Shipwright's daemon (scripts/sw-daemon.sh) orchestrates pipeline processes using a poll-based architecture. The main loop (daemon_poll_loop(), line 4856) sleeps for 30–120 seconds per cycle (adaptive), then sequentially calls daemon_poll_issues(), daemon_reap_completed(), and daemon_health_check().

The core problem: Process completion detection is slow and fragile.

  1. Reaping latency: daemon_reap_completed() (line 1823) iterates all active_jobs in daemon-state.json, probing each PID with kill -0 $pid (line 1847). A pipeline exiting at T=5 into a 60-second cycle won't be detected until T=60 — up to 55 seconds of dead time before the queue drains or GitHub gets notified.

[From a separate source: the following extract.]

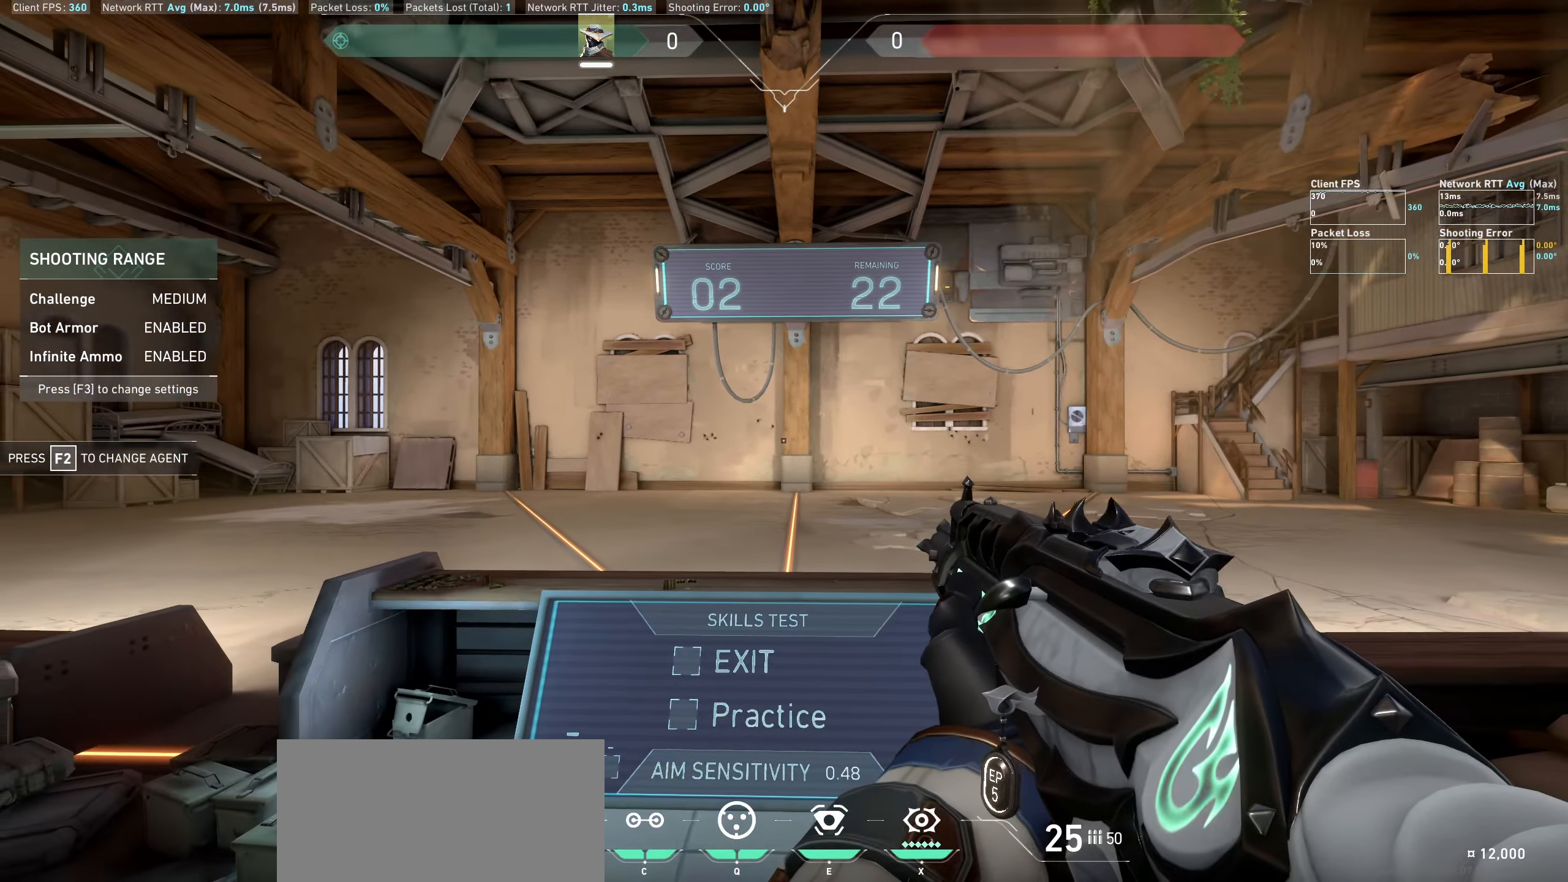
{"keys": ["d"], "mouse": [], "events": [[383, "d", "down"]]}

  2. Exit code race condition: After kill -0 returns non-zero, wait $pid (line 1855) may return 127 if init already reaped the zombie. The daemon falls back to grepping log files for "Pipeline completed successfully" (line 1860) — a fragile heuristic that can misclassify outcomes.

  3. Wasted API calls: daemon_poll_issues() (line 3827) hits the GitHub API every cycle regardless of whether new issues exist. Periodic tasks (config reload, auto-scale, self-optimize, stale cleanup) fire on modulo counters tied to poll cycles, creating coupling between timer frequency and task scheduling.

Constraints:

  • All scripts must be Bash 3.2 compatible (no associative arrays, no readarray)
  • No external dependencies beyond standard POSIX utilities + jq + gh
  • The events.jsonl append-only log must continue working unchanged for metrics, memory system, and DORA calculations
  • Graceful degradation to current polling if the event bus is unavailable
  • Pipelines run as background subprocesses spawned via (trap '' HUP; cd $dir; exec sw-pipeline.sh ...) & (line 1763)

Decision

Introduce three cooperating mechanisms that replace the sleep-poll-probe cycle:

1. Named FIFO Event Bus (scripts/lib/event-bus.sh)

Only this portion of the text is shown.